Electronic design files
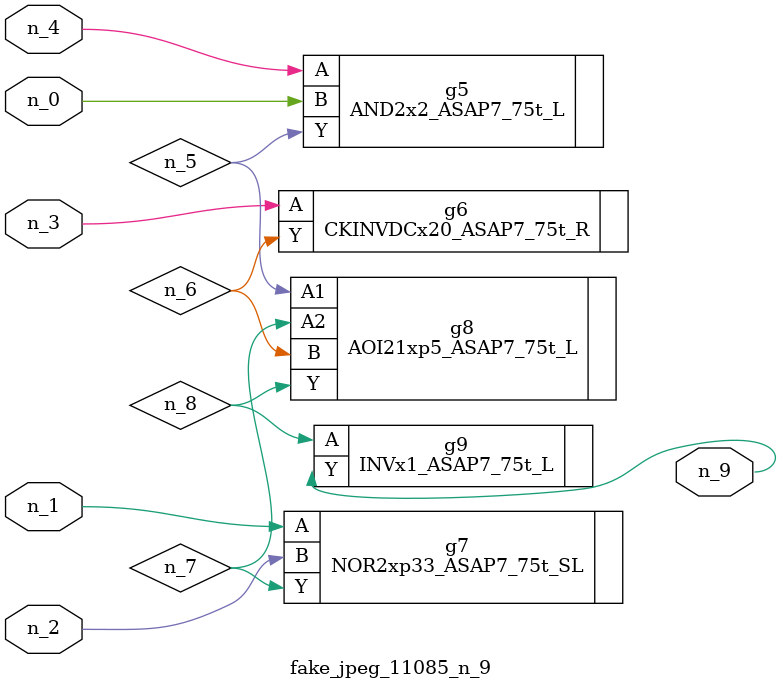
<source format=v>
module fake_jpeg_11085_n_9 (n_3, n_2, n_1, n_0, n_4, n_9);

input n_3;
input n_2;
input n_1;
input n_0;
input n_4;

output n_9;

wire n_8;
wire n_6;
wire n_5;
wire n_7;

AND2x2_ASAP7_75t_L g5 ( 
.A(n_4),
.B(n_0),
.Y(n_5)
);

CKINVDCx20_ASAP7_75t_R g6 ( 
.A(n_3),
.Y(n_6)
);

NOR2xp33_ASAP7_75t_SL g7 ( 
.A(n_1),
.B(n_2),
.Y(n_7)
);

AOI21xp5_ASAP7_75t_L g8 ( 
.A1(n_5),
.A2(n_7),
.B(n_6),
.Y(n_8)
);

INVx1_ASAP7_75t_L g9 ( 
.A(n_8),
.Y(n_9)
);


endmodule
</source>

==

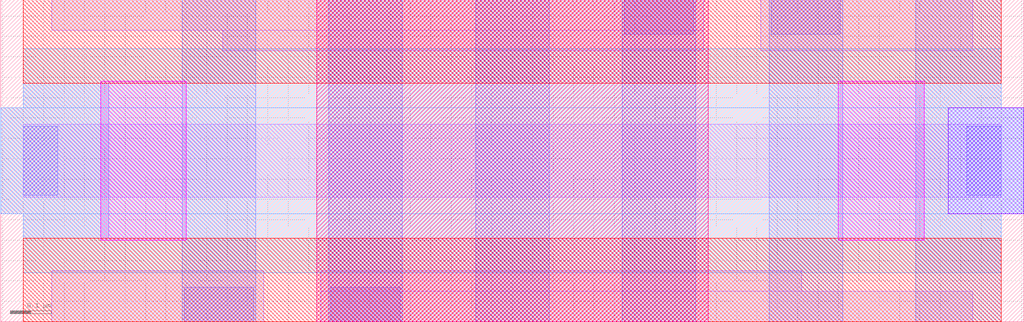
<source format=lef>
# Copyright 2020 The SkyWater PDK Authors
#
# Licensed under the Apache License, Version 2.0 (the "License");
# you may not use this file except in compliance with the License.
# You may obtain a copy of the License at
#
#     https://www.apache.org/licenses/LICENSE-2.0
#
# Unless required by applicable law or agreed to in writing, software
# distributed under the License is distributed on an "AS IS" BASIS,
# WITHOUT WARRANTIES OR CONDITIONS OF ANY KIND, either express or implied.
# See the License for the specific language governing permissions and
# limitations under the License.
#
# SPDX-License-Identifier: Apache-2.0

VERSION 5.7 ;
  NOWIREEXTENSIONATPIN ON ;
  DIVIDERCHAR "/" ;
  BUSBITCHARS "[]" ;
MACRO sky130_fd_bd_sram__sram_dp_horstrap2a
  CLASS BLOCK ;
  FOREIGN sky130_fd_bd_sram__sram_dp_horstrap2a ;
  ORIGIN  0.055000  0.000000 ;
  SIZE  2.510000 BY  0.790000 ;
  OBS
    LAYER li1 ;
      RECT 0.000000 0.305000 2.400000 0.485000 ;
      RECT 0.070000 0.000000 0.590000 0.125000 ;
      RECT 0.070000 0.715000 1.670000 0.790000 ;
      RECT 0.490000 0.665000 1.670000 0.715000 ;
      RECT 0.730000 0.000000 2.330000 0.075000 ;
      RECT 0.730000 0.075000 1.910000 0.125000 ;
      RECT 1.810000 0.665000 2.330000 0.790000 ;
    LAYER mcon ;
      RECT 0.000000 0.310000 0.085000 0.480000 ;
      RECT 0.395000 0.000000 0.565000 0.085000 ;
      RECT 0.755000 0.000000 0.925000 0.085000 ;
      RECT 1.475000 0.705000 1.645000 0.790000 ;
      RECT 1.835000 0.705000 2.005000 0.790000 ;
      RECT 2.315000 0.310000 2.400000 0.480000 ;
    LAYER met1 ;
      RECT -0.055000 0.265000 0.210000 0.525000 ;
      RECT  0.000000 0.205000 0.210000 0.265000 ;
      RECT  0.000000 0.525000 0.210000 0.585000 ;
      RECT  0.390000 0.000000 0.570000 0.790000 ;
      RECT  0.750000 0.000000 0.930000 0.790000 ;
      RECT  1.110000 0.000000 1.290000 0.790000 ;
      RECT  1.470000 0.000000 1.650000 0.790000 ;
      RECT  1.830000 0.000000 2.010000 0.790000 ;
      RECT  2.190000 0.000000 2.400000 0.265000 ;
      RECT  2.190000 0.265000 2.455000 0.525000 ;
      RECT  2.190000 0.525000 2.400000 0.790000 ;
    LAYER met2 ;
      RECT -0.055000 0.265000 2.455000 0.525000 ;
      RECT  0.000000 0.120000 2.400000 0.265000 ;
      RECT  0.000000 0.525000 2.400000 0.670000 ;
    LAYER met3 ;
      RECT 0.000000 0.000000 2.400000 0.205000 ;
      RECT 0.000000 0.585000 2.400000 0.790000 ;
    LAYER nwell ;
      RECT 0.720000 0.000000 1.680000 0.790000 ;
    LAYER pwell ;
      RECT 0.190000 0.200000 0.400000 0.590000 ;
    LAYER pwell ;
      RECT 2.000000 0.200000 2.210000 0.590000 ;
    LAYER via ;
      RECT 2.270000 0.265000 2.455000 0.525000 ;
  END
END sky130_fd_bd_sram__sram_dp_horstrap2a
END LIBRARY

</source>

What the exercise asks:
Whenever a line of the records holds the string "source", pick it out and copy it.

Reply:
<source format=v>
</source>
<source format=lef>
</source>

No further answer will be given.